The scientists removed fragments of blood vessels from the colonies and placed them on microscope slides for investigation. Each roughly one-millimeter-long fragment contained one or more ampullae, which are the pear-shaped endpoints of the vessels, as well as 100 to 300 blood cells.
Of 95 fragments, 80 regenerated an entire functional adult within one to three weeks.
The whole body regeneration process that the scientists witnessed proved unlike any recorded so far. "When less complex groups regenerate their bodies, they do so through what we call a blastema, which is a kind of tissue that forms right at the place where you want to regenerate an organ or body," Reshef said.
In contrast, the sea squirts did not employ blastemas. Instead, regeneration began from dozens of tiny compartments loaded with stem cells, which the researchers dubbed regeneration niches. "In mammals, many adult organs and tissues contain specific stem cells that are involved in repair and some restricted regeneration abilities," Reshef said.
The regeneration niches helped form a hollow sphere that organized into a thin and thick layer on opposite sites, very similar to early stages of embryonic development. As cells proliferated, this sphere folded over and over again, developing chambers and organs, with the end result being adults capable of sexual reproduction.

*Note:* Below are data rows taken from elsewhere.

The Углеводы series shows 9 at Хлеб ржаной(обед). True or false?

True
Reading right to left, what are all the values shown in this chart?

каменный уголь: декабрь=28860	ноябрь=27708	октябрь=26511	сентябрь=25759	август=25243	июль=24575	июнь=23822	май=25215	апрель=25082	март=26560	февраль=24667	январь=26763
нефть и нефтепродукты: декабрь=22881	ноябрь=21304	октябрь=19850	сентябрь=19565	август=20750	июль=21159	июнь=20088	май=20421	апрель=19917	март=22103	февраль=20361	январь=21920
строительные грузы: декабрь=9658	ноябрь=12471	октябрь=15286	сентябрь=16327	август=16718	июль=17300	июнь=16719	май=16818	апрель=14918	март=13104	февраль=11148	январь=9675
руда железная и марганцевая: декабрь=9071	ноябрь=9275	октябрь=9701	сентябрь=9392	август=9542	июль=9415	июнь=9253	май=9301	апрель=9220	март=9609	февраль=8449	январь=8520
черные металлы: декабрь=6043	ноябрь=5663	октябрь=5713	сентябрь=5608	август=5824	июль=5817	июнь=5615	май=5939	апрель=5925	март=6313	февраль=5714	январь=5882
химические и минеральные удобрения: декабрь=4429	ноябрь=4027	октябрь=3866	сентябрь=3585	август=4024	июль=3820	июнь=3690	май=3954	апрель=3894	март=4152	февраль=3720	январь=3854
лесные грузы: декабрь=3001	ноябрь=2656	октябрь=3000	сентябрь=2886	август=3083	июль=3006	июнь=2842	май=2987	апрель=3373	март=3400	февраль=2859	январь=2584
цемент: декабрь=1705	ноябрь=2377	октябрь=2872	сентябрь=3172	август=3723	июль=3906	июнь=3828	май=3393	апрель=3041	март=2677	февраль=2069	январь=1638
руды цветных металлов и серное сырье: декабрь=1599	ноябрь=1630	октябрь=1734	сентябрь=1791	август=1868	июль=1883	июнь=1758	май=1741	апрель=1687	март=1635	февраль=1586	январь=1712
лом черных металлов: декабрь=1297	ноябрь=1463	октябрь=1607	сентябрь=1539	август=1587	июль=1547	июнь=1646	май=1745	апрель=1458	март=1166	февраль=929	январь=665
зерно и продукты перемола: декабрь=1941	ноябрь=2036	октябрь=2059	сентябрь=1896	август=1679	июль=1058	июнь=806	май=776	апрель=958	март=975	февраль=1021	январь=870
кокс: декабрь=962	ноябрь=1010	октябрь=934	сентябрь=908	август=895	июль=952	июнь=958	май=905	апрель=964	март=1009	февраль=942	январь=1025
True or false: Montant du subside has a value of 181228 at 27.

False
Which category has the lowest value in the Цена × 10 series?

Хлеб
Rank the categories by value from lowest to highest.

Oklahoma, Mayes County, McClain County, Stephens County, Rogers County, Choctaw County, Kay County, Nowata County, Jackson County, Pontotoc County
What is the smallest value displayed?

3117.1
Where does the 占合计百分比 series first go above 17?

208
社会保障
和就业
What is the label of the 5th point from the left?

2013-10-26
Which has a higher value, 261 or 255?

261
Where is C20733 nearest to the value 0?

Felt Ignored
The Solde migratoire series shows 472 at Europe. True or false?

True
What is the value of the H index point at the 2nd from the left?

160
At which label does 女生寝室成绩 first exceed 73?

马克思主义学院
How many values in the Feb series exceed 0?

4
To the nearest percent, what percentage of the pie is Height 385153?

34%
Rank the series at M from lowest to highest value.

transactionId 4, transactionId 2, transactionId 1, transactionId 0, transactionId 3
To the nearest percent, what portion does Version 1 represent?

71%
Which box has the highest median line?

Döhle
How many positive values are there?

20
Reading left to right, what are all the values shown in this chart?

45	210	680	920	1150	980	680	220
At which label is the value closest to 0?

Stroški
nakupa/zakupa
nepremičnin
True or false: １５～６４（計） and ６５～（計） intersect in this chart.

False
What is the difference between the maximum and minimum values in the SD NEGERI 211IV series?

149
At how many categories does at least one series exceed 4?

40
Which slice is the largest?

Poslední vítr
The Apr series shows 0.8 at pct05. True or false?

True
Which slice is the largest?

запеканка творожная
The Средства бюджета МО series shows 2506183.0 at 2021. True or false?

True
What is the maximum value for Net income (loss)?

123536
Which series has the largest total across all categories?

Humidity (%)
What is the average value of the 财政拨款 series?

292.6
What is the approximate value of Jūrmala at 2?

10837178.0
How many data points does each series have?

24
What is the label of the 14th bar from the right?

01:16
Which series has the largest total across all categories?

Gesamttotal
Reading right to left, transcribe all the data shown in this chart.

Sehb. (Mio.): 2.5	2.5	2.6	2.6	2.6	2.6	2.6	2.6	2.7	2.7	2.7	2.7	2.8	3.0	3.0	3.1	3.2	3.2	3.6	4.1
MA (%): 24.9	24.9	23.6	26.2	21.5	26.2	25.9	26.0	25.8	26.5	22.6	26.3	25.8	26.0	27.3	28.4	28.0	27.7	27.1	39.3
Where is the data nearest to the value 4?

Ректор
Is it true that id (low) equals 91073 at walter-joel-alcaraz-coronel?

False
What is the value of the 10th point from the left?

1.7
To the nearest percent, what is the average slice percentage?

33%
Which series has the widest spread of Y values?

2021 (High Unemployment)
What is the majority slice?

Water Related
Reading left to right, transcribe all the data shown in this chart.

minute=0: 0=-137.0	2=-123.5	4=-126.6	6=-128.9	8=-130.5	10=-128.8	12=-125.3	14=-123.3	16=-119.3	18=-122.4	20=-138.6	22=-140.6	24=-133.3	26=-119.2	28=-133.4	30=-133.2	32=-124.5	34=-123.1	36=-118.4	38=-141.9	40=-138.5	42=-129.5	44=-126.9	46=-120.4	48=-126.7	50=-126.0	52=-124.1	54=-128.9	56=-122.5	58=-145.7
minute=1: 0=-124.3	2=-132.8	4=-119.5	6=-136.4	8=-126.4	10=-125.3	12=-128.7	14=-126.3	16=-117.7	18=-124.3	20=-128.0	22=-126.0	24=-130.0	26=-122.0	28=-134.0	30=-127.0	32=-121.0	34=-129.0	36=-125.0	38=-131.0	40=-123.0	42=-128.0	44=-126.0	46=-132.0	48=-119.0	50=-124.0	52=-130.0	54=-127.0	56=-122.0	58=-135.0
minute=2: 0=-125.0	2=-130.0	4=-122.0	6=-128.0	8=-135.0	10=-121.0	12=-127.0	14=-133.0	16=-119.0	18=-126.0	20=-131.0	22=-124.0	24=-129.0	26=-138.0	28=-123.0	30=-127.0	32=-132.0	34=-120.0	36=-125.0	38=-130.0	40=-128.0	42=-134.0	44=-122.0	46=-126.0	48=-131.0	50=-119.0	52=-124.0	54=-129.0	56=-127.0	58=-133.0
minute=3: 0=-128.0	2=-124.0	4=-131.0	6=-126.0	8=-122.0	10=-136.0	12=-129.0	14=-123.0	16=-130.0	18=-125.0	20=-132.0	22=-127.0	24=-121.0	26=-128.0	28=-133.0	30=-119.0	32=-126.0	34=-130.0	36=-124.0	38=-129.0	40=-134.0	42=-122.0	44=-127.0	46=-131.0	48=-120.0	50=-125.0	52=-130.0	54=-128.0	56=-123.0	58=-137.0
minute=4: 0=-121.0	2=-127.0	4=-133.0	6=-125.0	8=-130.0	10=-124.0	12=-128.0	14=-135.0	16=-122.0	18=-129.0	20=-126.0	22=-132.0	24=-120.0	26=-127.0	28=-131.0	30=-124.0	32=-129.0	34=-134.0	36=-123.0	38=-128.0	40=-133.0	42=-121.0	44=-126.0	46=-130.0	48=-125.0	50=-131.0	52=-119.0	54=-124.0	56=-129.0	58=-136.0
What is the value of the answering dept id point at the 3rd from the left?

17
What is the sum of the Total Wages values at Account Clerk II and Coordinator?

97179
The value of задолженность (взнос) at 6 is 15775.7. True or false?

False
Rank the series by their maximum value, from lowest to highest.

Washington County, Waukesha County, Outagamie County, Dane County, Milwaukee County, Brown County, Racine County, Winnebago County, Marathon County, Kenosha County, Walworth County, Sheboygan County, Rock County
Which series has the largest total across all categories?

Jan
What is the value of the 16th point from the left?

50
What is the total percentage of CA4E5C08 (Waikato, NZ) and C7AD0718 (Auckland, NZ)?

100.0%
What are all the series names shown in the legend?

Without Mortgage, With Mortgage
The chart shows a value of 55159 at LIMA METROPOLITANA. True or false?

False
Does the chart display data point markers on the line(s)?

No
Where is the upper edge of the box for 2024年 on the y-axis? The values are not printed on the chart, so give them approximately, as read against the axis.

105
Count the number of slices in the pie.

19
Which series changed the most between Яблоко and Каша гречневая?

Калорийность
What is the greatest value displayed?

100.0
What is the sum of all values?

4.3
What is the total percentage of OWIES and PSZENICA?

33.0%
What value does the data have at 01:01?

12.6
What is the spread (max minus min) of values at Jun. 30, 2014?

While the stem cells the researchers looked at are much like stem cells in adult mammals that give rise to our tissues and organs, "the huge difference is that they culminate in an entire organism," Reshef said. The most important implication of their finding is the possibility that vertebrate adult tissue stem cells may exhibit the same capabilities to generate any cell in the body, he added.
Reshef and his colleagues are currently teasing apart the molecular mechanisms by which the sea squirt accomplishes its whole body regeneration and to compare that process with similar mechanisms in other invertebrates and vertebrates. "We speculate that vertebrates altered or suppressed parts or all of this ability," Reshef said.
The scientists detailed their latest findings March 6 in the journal PLoS Biology.